### ЗАДАНИЯ
a - Определите, соответствуют ли приведённому тексту о решении Конституционного суда три утверждения. Для каждого ответьте «да» или «нет» и дословно приведите решающие слова текста.
(i) Конституционный суд согласился с ликвидацией конституционных (уставных) судов субъектов федерации.
(ii) Конституционный суд рассмотрел запрос в должной процедуре.
(iii) Термин «система публичной власти» был заменён термином «система государственной власти».
b - По какой причине, согласно приведённому тексту о решении Конституционного суда, ограничивается пассивное избирательное право граждан России?

### ПРИВЕДЁННЫЙ ТЕКСТ
------------------------------------------------

Конституционный суд согласился с ликвидацией конституционных (уставных) судов субъектов федерации и с правомерностью вмешательства федерации в полномочия ее субъектов.
Конституционный суд также согласился с неконституционным и несоразмерным ограничением пассивного избирательного права и права на доступ к государственной службе граждан России по причине наличия у них документов на право проживания за пределами Российской Федерации.
Конституционный суд подтвердил ограничение прав местного самоуправления, подменив термин «система государственной власти» термином «система публичной власти», ограничив тем самым — в нарушение международных обязательств России — права местного самоуправления.
По аналогии можно так же, в малом разрешении, проанализировать, чего из предписанного ему законом и статусом Конституционный суд НЕ сделал.
Конституционный суд не обосновал в достаточной мере свое участие в процедуре принятия поправок. Правомерность принятия им к производству запроса президента, как и в 2014 году, представляется сомнительной.
Конституционный суд отказался от рассмотрения запроса в должной процедуре, хотя имел такую возможность. Таким образом, не были выслушаны альтернативные точки зрения.

------------------------------------------------

### РАЗДЕЛ ДАННЫХ
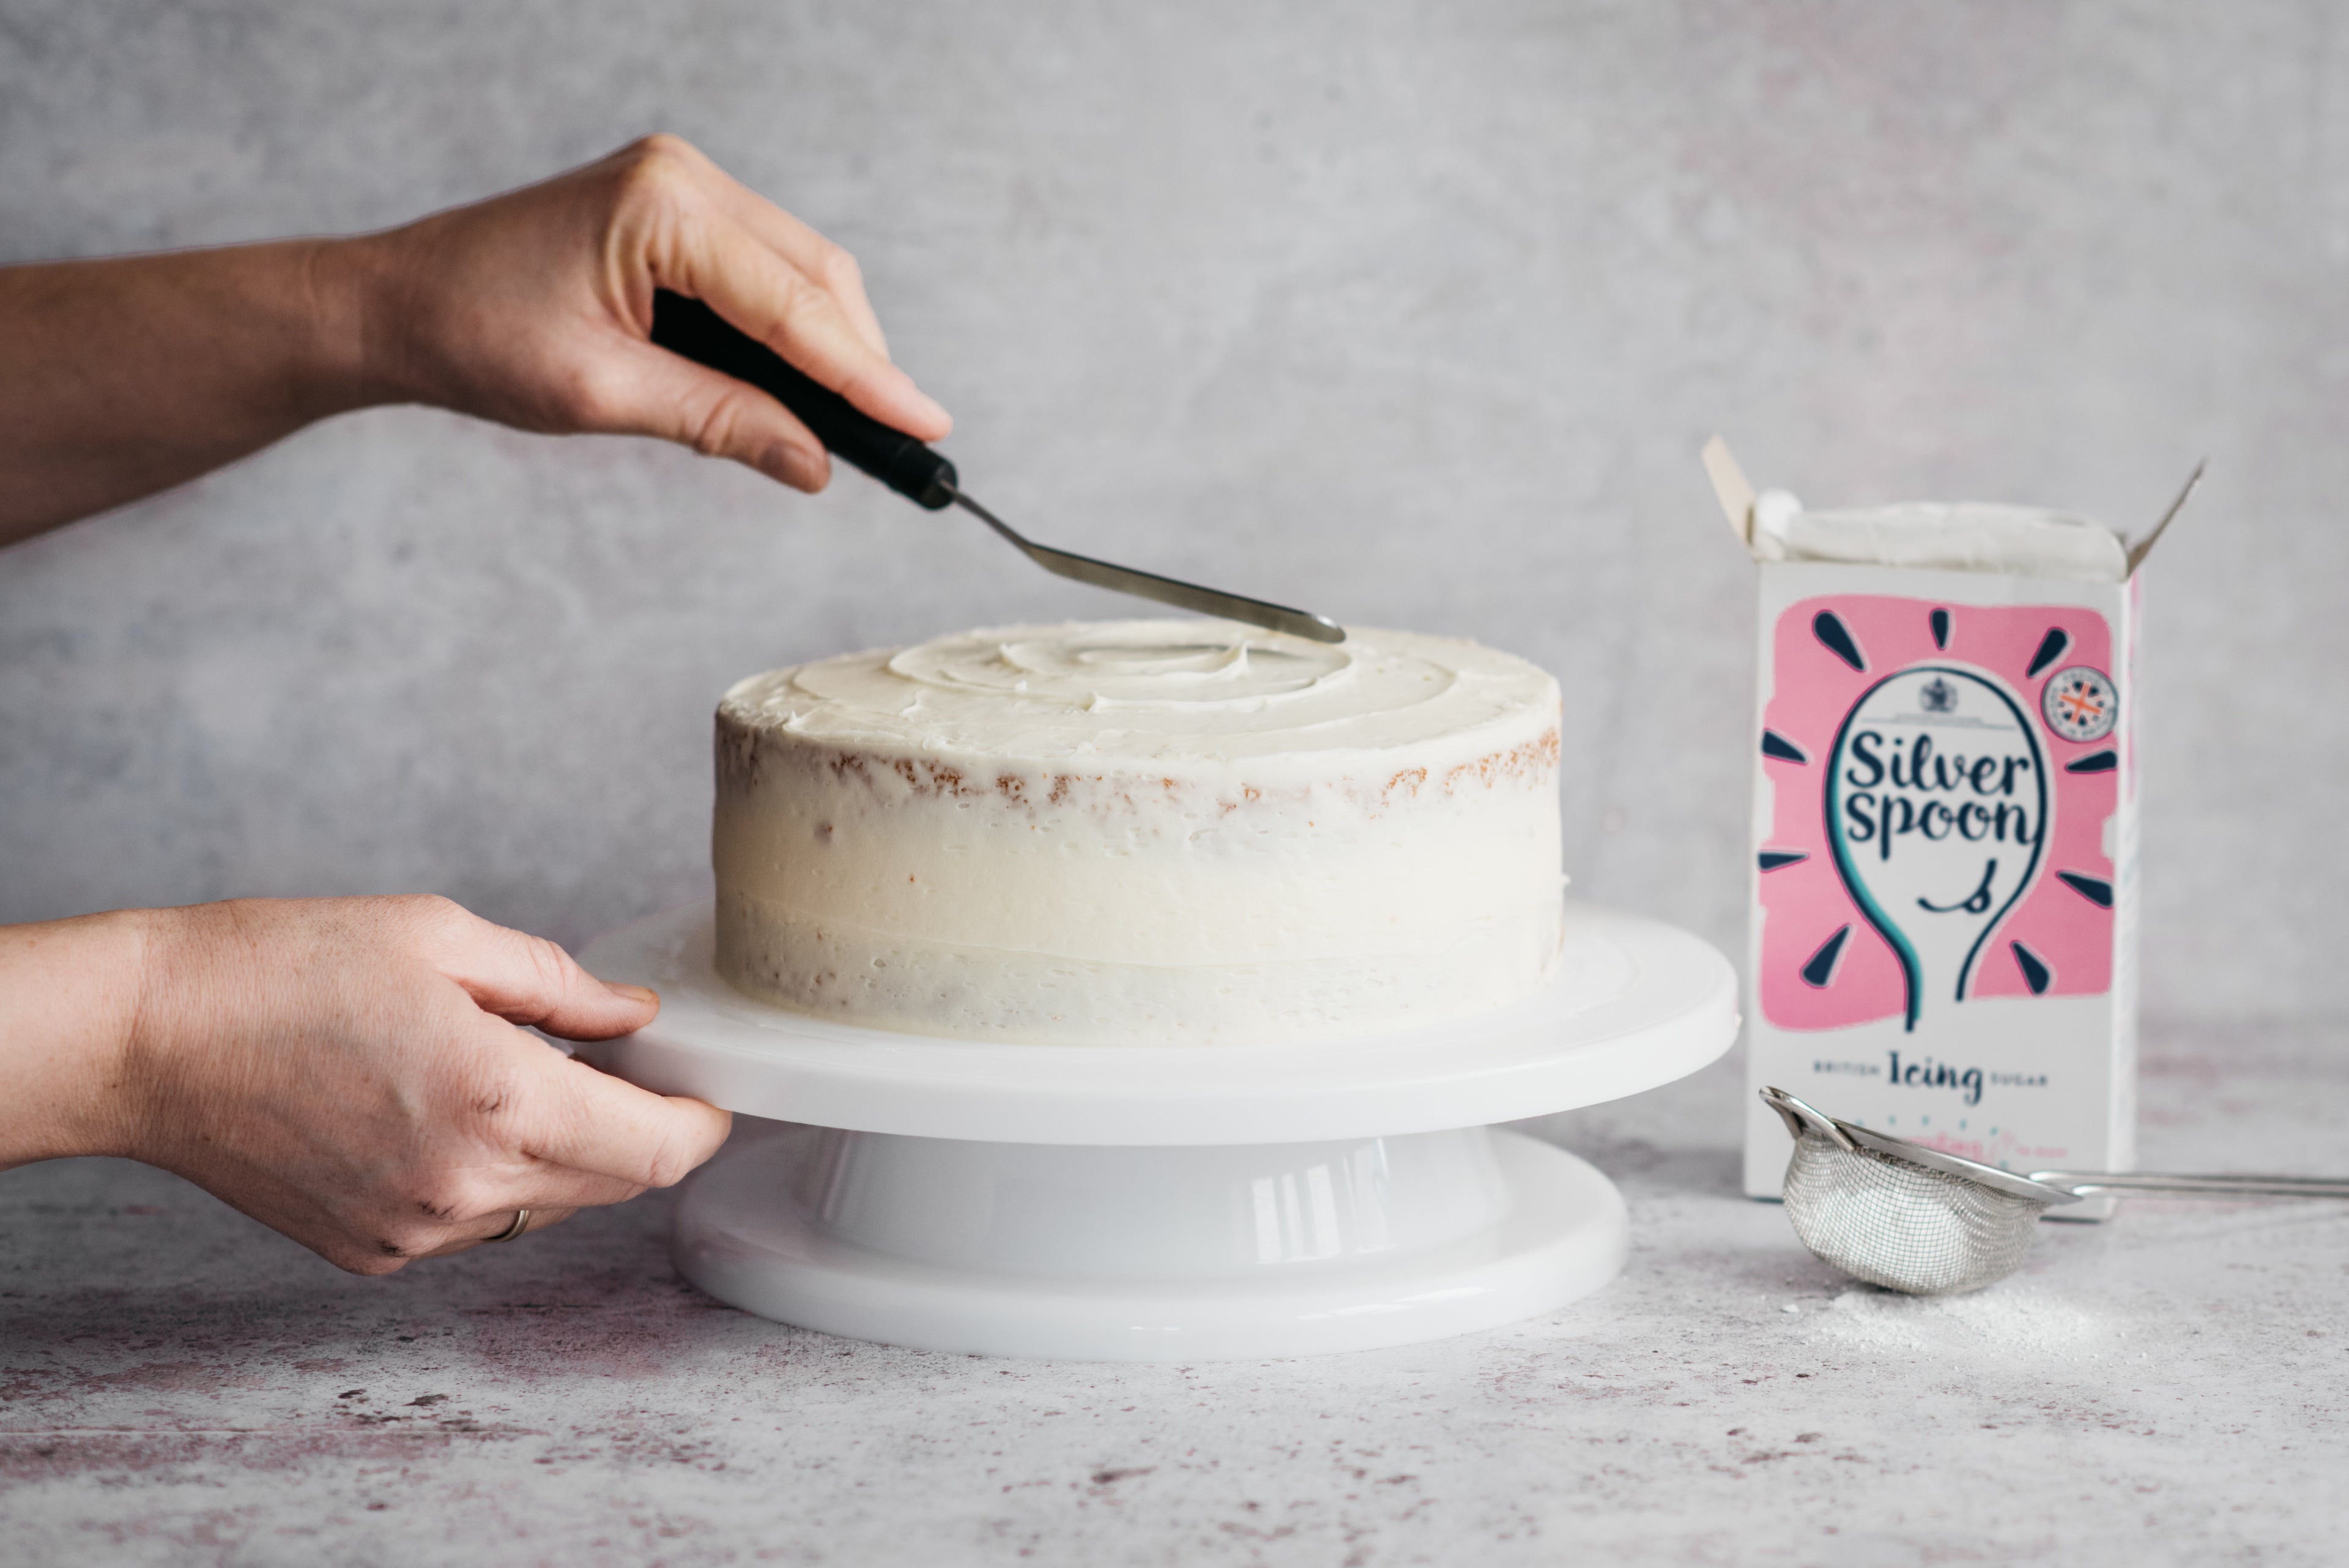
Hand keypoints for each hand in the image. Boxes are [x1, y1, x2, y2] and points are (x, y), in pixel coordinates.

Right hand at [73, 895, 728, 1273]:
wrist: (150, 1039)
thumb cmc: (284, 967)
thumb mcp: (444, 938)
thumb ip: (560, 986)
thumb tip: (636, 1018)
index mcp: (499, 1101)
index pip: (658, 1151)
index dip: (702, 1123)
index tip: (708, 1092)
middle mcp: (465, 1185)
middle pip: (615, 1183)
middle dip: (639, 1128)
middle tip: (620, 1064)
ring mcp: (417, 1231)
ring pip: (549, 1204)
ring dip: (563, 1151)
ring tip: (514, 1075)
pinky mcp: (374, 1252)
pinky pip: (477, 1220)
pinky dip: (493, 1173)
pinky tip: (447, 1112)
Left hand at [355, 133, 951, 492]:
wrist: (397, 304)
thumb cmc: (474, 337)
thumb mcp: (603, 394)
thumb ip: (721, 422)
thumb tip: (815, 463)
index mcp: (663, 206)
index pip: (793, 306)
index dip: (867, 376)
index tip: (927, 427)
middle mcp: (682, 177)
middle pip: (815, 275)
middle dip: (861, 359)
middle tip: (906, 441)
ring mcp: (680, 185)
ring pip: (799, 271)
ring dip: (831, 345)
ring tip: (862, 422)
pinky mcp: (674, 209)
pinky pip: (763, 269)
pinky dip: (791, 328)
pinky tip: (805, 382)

------------------------------------------------

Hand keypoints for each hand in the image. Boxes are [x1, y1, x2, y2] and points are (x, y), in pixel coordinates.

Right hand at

------------------------------------------------

### ОТВЕТЫ
a -
(i) Да: «Конституционный суд согласился с ликвидацией конституционных (уставных) судов субъектов федерации».
(ii) Нет: «Конституционный суд отказался от рассмотрения запроса в должной процедуре, хотя имел такую возможность».
(iii) Нет: «подменив термин «система государственной власти» термином «система публичной власти»».

b - По причине наличия у них документов на право проживания за пределами Российской Федерации.